Copy out every line of each item below word for word, in the same order.

+--

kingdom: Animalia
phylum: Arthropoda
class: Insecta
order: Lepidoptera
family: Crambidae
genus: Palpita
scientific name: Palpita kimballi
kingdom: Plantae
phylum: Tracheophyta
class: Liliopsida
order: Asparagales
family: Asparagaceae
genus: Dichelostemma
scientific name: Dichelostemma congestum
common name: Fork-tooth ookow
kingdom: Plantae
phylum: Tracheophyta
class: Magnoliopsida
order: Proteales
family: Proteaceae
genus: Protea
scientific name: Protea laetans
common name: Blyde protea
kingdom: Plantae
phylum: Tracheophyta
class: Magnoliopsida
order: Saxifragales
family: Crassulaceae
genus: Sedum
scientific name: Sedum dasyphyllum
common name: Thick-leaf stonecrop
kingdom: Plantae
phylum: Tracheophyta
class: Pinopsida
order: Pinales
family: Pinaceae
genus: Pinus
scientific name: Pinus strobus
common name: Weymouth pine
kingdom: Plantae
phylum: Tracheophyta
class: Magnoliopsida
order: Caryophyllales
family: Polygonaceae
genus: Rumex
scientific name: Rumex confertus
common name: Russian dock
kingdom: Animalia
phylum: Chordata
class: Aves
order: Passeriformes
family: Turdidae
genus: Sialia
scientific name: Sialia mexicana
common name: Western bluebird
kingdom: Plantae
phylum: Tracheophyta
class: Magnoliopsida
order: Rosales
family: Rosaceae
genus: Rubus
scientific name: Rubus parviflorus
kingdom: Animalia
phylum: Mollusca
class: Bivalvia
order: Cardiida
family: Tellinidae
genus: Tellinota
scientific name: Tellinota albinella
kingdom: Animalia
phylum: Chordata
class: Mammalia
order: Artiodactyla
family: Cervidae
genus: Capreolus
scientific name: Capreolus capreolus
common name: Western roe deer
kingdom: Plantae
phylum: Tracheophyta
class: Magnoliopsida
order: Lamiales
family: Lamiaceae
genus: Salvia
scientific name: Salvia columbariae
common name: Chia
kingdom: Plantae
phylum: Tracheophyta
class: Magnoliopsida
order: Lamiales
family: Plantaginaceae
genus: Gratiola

+--

### The reply
kingdom: Animalia
phylum: Arthropoda
class: Insecta
order: Lepidoptera
family: Crambidae
genus: Palpita
scientific name: Palpita kimballi
kingdom: Plantae
phylum: Tracheophyta
class: Liliopsida
order: Asparagales
family: Asparagaceae
genus: Dichelostemma
scientific name: Dichelostemma congestum
common name: Fork-tooth ookow
kingdom: Plantae
phylum: Tracheophyta
class: Magnoliopsida
order: Proteales
family: Proteaceae
genus: Protea
scientific name: Protea laetans
common name: Blyde protea
kingdom: Plantae
phylum: Tracheophyta
class: Magnoliopsida
order: Saxifragales
family: Crassulaceae
genus: Sedum
scientific name: Sedum dasyphyllum
common name: Thick-leaf stonecrop
kingdom: Plantae
phylum: Tracheophyta
class: Pinopsida
order: Pinales
family: Pinaceae
genus: Pinus
scientific name: Pinus strobus
common name: Weymouth pine
kingdom: Plantae
phylum: Tracheophyta
class: Magnoliopsida
order: Caryophyllales
family: Polygonaceae
genus: Rumex
scientific name: Rumex confertus
common name: Russian dock
kingdom: Animalia
phylum: Chordata
class: Aves
order: Passeriformes
family: Turdidae
genus: Sialia
scientific name: Sialia mexicana
common name: Western bluebird
kingdom: Plantae
phylum: Tracheophyta
class: Magnoliopsida
order: Rosales
family: Rosaceae
genus: Rubus
scientific name: Rubus parviflorus
kingdom: Animalia
phylum: Mollusca
class: Bivalvia
order: Cardiida
family: Tellinidae
genus: Tellinota
scientific name: Tellinota albinella
kingdom: Animalia
phylum: Chordata
class: Mammalia
order: Artiodactyla
family: Cervidae
genus: Capreolus
scientific name: Capreolus capreolus
common name: Western roe deer
kingdom: Plantae
phylum: Tracheophyta
class: Magnoliopsida
order: Lamiales
family: Lamiaceae
genus: Salvia
scientific name: Salvia columbariae
common name: Chia
kingdom: Plantae
phylum: Tracheophyta
class: Magnoliopsida
order: Lamiales
family: Plantaginaceae
genus: Gratiola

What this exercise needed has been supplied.